WashingtonExec: With regards to business intelligence, which I know is one of your specialties, how do you identify which is the important data and which is the clutter? 

Kiran Gullapalli: We focus on a segment of business intelligence that is mostly driven by the use of demand. So when we sit down with our customers, we take a look at what the requirements are. Sometimes that can be easy to accomplish, but sometimes it’s nearly impossible.

We explain to our clients that the requirements they have are meaningful, but some of them are going to take a lot of time and effort to accomplish.

When our clients look at the honesty we bring to the table, they appreciate it and that’s when only the things that are important are considered and taken to the next level of their priorities.

WashingtonExec: The next question pertains to the three “V’s” of big data: volume, velocity and variety. Which one of these do you see as the largest challenge in the coming years for the government contracting industry?

Kiran Gullapalli: I believe the volume is increasing, but so are the technologies and the cost barriers that have helped in opening that barrier. The variety is also out there, and the newer technologies are helping clients to analyze the things we were previously not able to analyze.

In the coming years, I think the real focus should be velocity. How quickly can you get data out to your customers? That’s why we believe that Agile BI, our data discovery platform, will be the key driver to help with data velocity.

Today our customers want things more quickly, yet the existing enterprise assets across the government community are lacking the speed in which they want the data. But Agile BI can get them the information they need in just a couple of minutes. That’s where I believe that the real challenge is for all the government contracting community to embrace.

WashingtonExec: What more do you think the government should be doing as far as initiatives go to push big data?

Kiran Gullapalli: I believe the government is moving in the right direction set by the first CIO’s and CTO’s websites, especially usaspending.gov and data.gov, and many other citizen-friendly initiatives that are happening. I’m not an authority, by any means, to comment about the future, but I believe it’s the right direction. Maybe a little more speed should be added to increase citizen participation because these initiatives help citizens to make more informed decisions.

WashingtonExec: What is Anika Systems  focused on right now?

Kiran Gullapalli: We try to operate under the radar and do good work, which gets good customer references and helps our business to grow and makes customers happy. That’s what we’re focused on. Having said that, our future direction is Agile BI; that is the wave of the future, and that will help customers unlock their data potential.

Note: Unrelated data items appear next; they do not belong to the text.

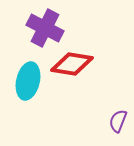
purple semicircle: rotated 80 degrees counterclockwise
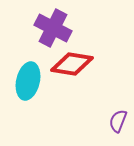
purple cross: moved 8 px right
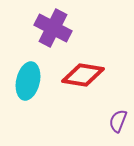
red diamond: moved 11 px right, 11 px down
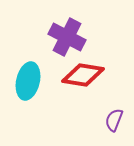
purple cross: moved 14 px right, 9 px down
purple semicircle: moved 4 px left, 1 px up
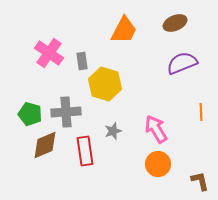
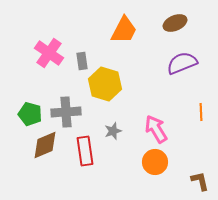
orange circle: moved 3 px left, 2 px up
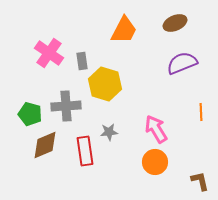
gray cross: moved 6 px up
gray star: moved 4 px left, 1 px down; rotated 12 degrees clockwise
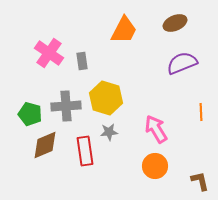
yellow hexagon: moved 1 px right, 14 px down
orange circle: moved 4 px down
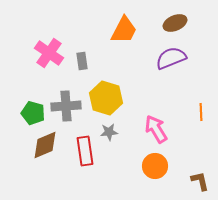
purple semicircle: moved 11 px left, 5 px up
green pentagon: moved 3 px right, 1 px up
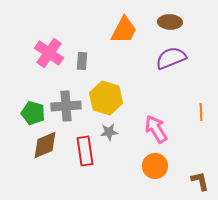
brown ellipse: moved 5 px left, 1 px up; rotated 25 degrees clockwise
gray rectangle: rotated 12 degrees clockwise
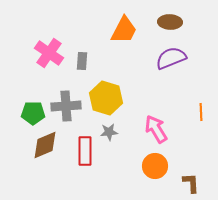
green pentagon: rotated 15 degrees counterclockwise
red rectangle: rotated 8 degrees clockwise
brown L-shape: moved 9 px left, 2 px down; rotated 10 degrees clockwise
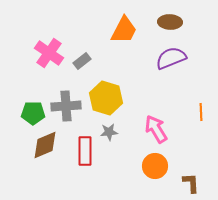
gray rectangle: rotated 48 degrees clockwise
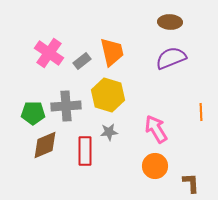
orange trapezoid: moved 12 px left, 22 px down; rotated 40 degrees counterclockwise
yellow hexagon: moved 2 px right, 3 px up
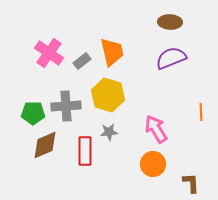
orange circle: moved 2 px left, 2 px up
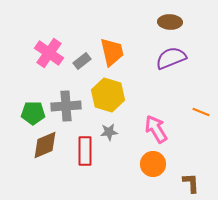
orange line: rotated 66 degrees counterclockwise
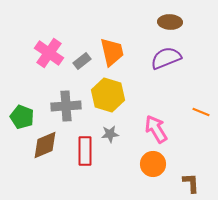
purple semicircle: moved 5 px left
green pentagon: moved 11 px left, 4 px down; rotated 20 degrees clockwise
gray star: moved 1 px right, 2 px down
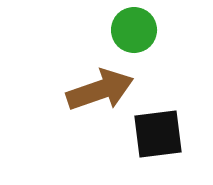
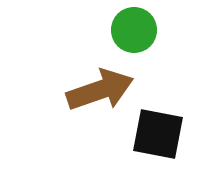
black square: rotated 18 degrees clockwise
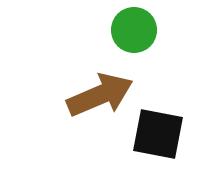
brown arrow: moved 5 px down; rotated 4 degrees counterclockwise
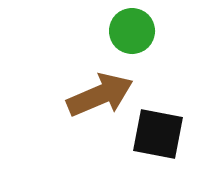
green circle: moved 2 px left, 1 px down
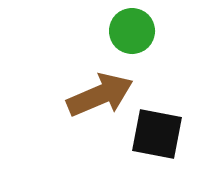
black square: moved 1 px left
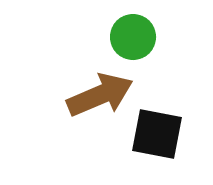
green circle: moved 1 px right, 6 px down
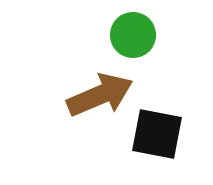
green circle: moved 2 px up
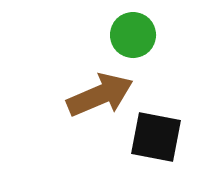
black square: moved 1 px left, 3 px down
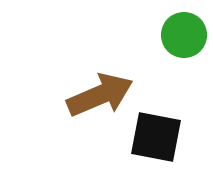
green circle: moved 51 px right
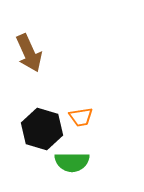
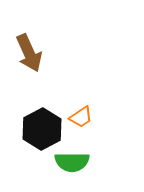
orange trapezoid: rotated 25 degrees counterclockwise
black hexagon: rotated 15 degrees clockwise
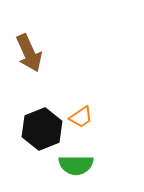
black hexagon: rotated 6 degrees clockwise
green semicircle: moved 4 px right, 3 px down
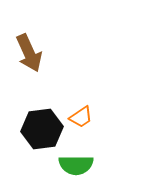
black hexagon: rotated 15 degrees clockwise
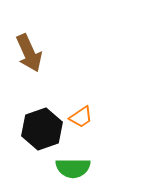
black hexagon: rotated 12 degrees counterclockwise
green semicircle: moved 3 px left, 3 px down
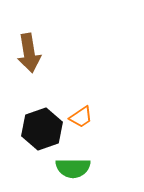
brown arrow: rotated 15 degrees clockwise
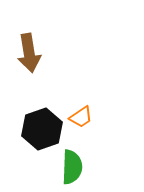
green semicircle: moved 1 px left, 1 px up; rotated 88 degrees counterclockwise
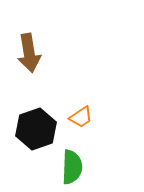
black hexagon: moved 6 px left
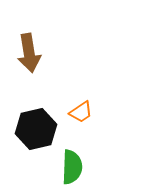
orange trapezoid: moved 5 px up
black hexagon: rotated 6 degrees clockwise
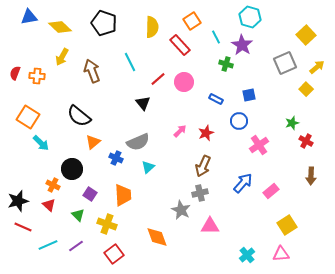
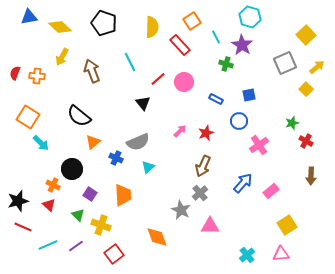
gray cross at (200, 193): rotated 28 degrees counterclockwise
yellow cross at (107, 224): moved 6 px left, 1 px down
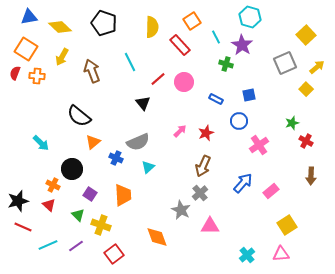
orange square at (28, 117): moved 2 px left, 68 px up
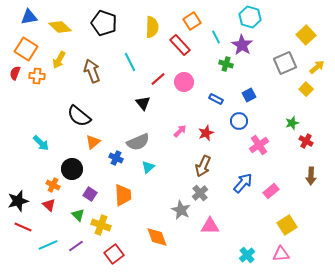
yellow arrow at (62, 57): moved 3 px left, 3 px down
blue square at (249, 95): rotated 16 degrees counterclockwise
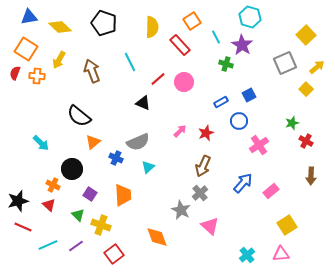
blue rectangle at (216, 99): moved 5 px right, 3 px down; rotated 56 degrees counterclockwise
black triangle at (143, 103): rotated 28 degrees counterclockwise
pink triangle at (210, 226): rotated 42 degrees clockwise
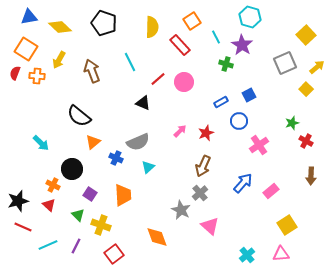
purple line at (76, 246): rotated 28 degrees counterclockwise
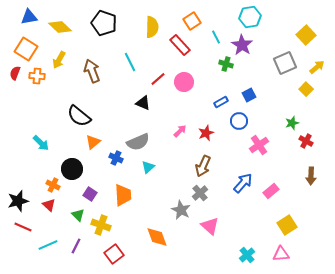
cyan hexagon at (250, 17): rotated 25 degrees counterclockwise
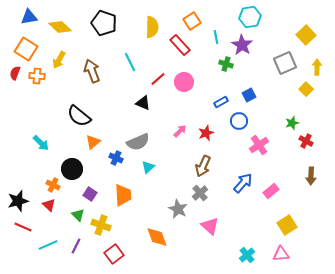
cyan line at (216, 37): rotated 16 degrees clockwise
yellow arrow at (317, 67): rotated 49 degrees counterclockwise
gray star at (181, 210): moved 3 px left, 1 px up
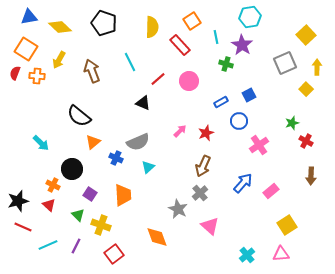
pink circle at (184, 82): moved 5 px right, 1 px up
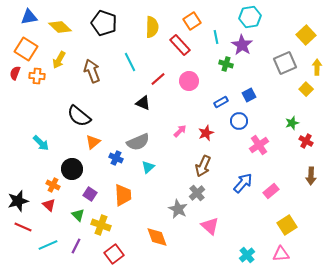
gray cross at (200, 193): moved 3 px left
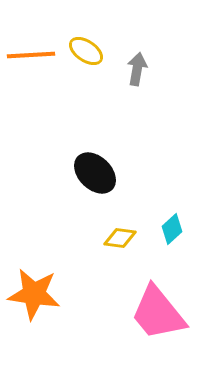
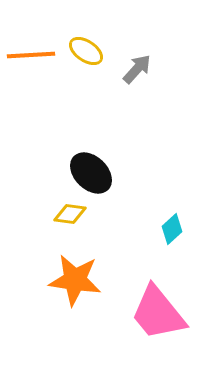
gray arrow: rotated 32 degrees clockwise
black ellipse: moved 4 px left
yellow diamond: moved 50 px left, 24 px up
orange star: moved 41 px right, 14 px up
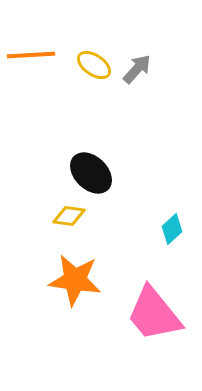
yellow ellipse: moved 8 px right, 14 px down
yellow diamond: moved 1 px left, 2 px down
pink trapezoid: moved 4 px left, 1 px down
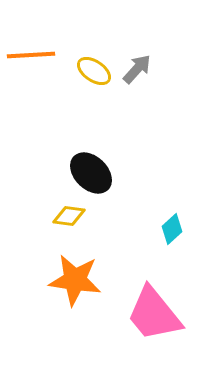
yellow ellipse: moved 6 px down
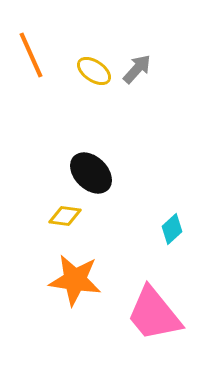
orange line: rotated 69 degrees clockwise
yellow diamond: moved 4 px left
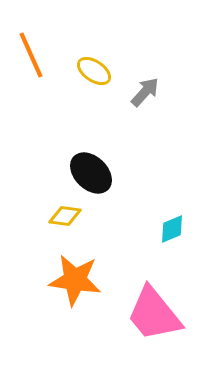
gray arrow: moved 8 px right, 23 px down
cyan diamond: rotated 20 degrees clockwise
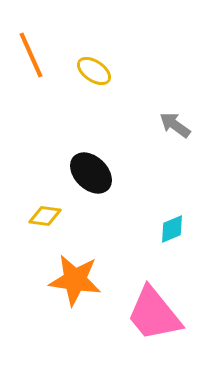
gray arrow: moved 30 px right, 33 px down; rotated 96 degrees counterclockwise
yellow diamond: moved 20 px left
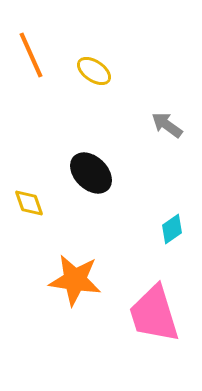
gray arrow: moved 8 px left
yellow diamond: moved 16 px left, 13 px up; rotated 64 degrees clockwise
cyan diamond: rotated 12 degrees counterclockwise
pink trapezoid: rotated 22 degrees clockwise
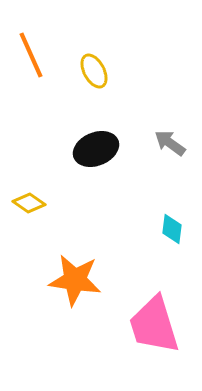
yellow ellipse: rotated 28 degrees clockwise
gray arrow: moved 3 px right, 18 px down
black ellipse: moved 5 px right, 24 px up; rotated 66 degrees counterclockwise
yellow diamond: rotated 36 degrees counterclockwise
cyan diamond: rotated 48 degrees counterclockwise
pink trapezoid: moved 11 px down
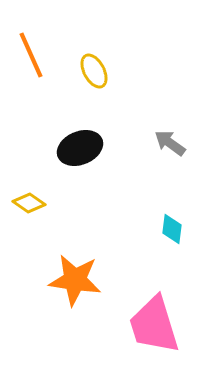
black ellipse: moved 16 px left, 1 px up
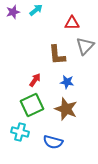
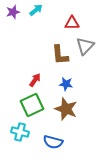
brown L-shape: moved 3 px right
blue star: moved 1 px left, 2 px down
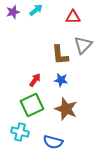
red triangle: moved 1 px right, 6 px up
gray triangle: moved 2 px left, 1 px up
blue star: moved 5 px left, 4 px up
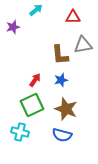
purple star: moved 15 px down
gray triangle: rotated 36 degrees clockwise
blue star: rotated 24 degrees counterclockwise
blue semicircle: moved 9 px right, 7 px up
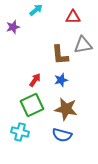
brown star: rotated 10 degrees counterclockwise
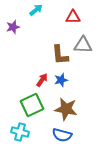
gray triangle: rotated 12 degrees clockwise
red arrow: moved 7 px right
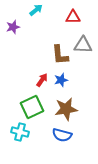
green square: moved 2 px down
brown star: rotated 20 degrees counterclockwise
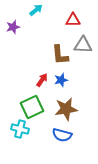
red triangle: moved 3 px down
cyan cross: moved 3 px up
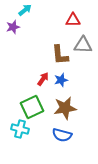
cyan arrow: moved 11 px left
red arrow: moved 1 px right, 1 px up
brown star: moved 1 px left, 1 px up
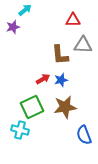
red arrow: rotated 24 degrees clockwise
brown star: moved 1 px up
cyan cross: moved 1 px down
blue semicircle: moved 22 px right; rotated 54 degrees clockwise
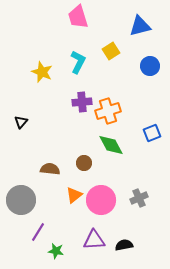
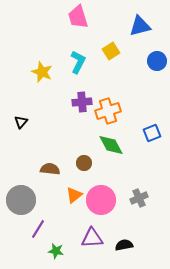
blue circle: moved 7 px right, 5 px up
purple line: moved 3 px up
purple triangle: moved 2 px left, 2 px up
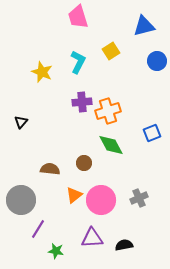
blue triangle: moved 4 px right
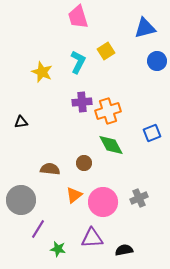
blue triangle: moved 1 px right, 2 px down
yellow square: moved 5 px left
black triangle: rotated 40 degrees clockwise
pink circle: moved 2 px right, 2 px down
black semicircle: moved 5 px down
green star: moved 2 px right, 2 px up
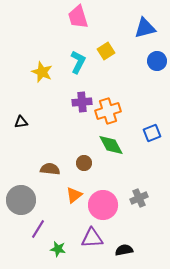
pink circle: moved 3 px down
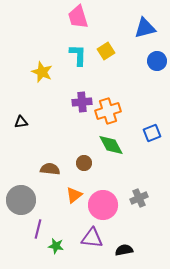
cyan L-shape: moved 7 px up; rotated 25 degrees counterclockwise
purple line: rotated 18 degrees counterclockwise
purple triangle: rotated 10 degrees clockwise
green star: moved 2 px left, 3 px up
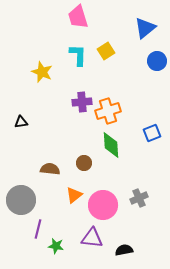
blue triangle: rotated 25 degrees counterclockwise
green diamond: rotated 24 degrees clockwise
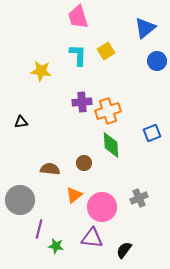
yellow star: moved 1 px left, 1 px up; rotated 15 degrees counterclockwise
gray circle: moved 1 px left
pink circle: moved 1 px left, 2 px down
purple line: moved 1 px right
black semicircle: rotated 42 degrees counterclockwise
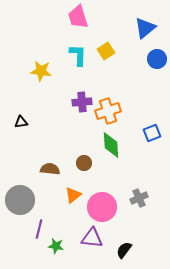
blue circle: moved 2 px up
orange triangle: moved 1 px left
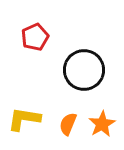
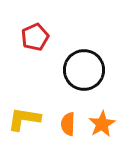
orange semicircle: rotated 20 degrees counterclockwise
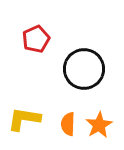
red pentagon: moved 1 px right, 2 px down
black circle: moved 1 px up
orange star: moved 3 px left, 1 px down
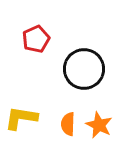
yellow L-shape: moved 3 px left, 1 px up
orange star: rotated 16 degrees counterclockwise
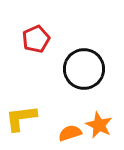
yellow L-shape: rotated 16 degrees counterclockwise
orange semicircle: moved 2 px right, 9 px down; rotated 70 degrees clockwise
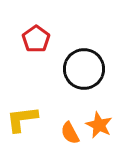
red pentagon: rotated 12 degrees counterclockwise
yellow L-shape: moved 1 px right, 1 px down
orange semicircle: rotated 100 degrees counterclockwise
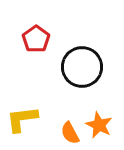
black circle: moved 2 px left, 2 px up
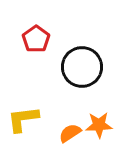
yellow L-shape: moved 1 px right
orange star: rotated 28 degrees counterclockwise
orange semicircle: rotated 85 degrees clockwise
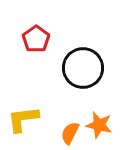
black circle: moved 1 px right, 1 px down
orange star: rotated 16 degrees clockwise
orange semicircle: rotated 30 degrees counterclockwise
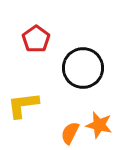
yellow L-shape: moved 14 px up
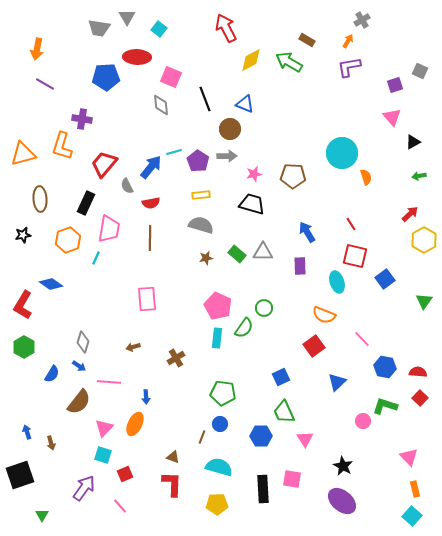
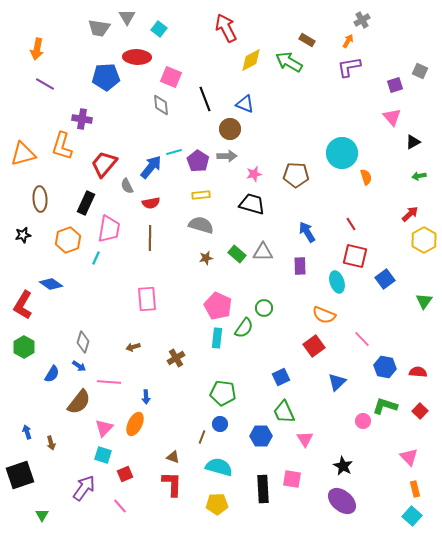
brown pentagon at (293, 176): moved 3 px right, 1 px up
red square at (420, 398): moved 13 px down
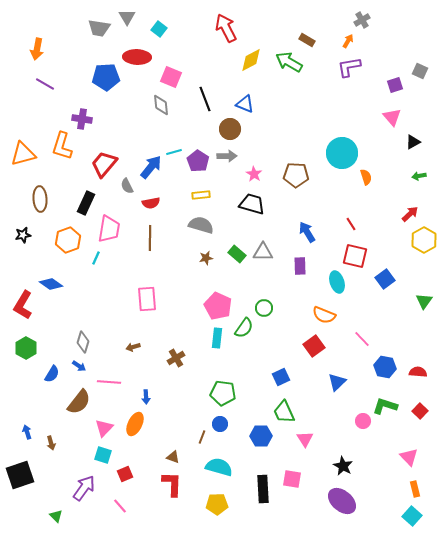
pink star at (254, 174): rotated 28 degrees counterclockwise
green hexagon at (24, 347): moved 2 px right, 1 px down
green triangle at (42, 515): moved 14 px right, 1 px down; rotated 16 degrees counterclockwise
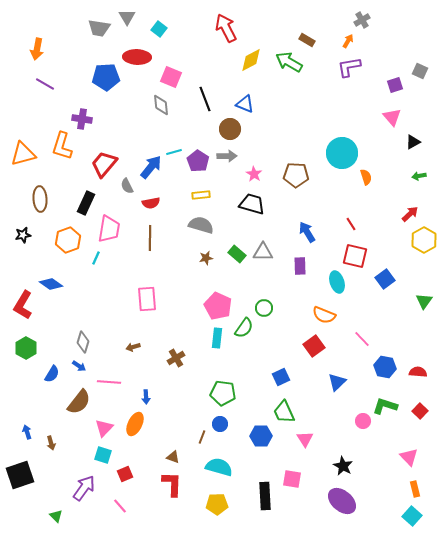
black rectangle at (263, 489): moved 2 px right, 7 px down
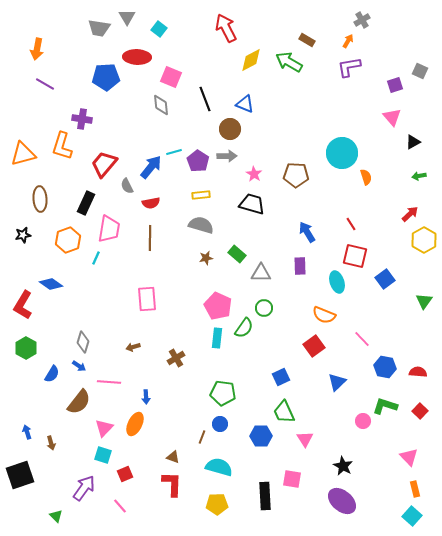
gray triangle at (263, 252): moved 2 px left, 21 px down
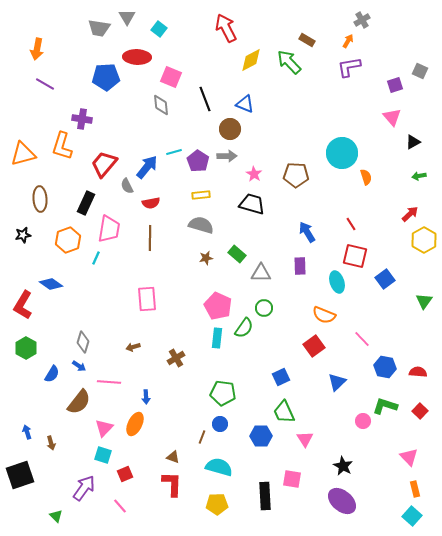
green arrow at (289, 62): rotated 16 degrees clockwise
blue arrow at (151, 167): moved 4 px left
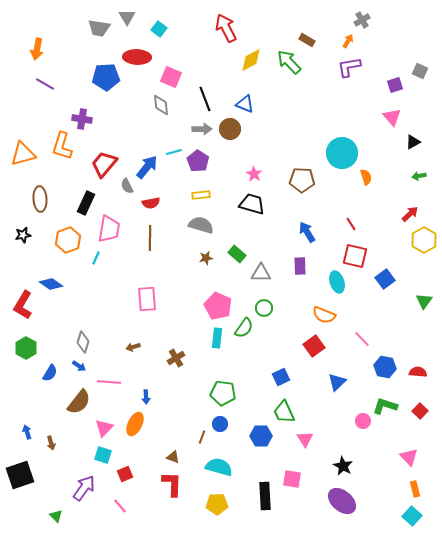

WashingtonExec: When you aren’t working, how do you like to spend your free time?

Kiran Gullapalli: I’m a big political junkie and business news consumer. I don’t pay any attention to sports; sports is not my cup of tea. These two, politics and business-related information, I’m all for it.

WashingtonExec: Do you have a favorite news source or an app you like to use? How do you prefer to get your news in the morning?

Kiran Gullapalli: My go-to app is the newspaper; I’m still an old school guy. I try to pick up my Wall Street Journal and read it thoroughly every single day. From an app perspective, I’m not a huge consumer of phone-based apps. I prefer to read mostly in paper format because it gives me much more luxury to flip and have control. I’m an old school guy, bottom line!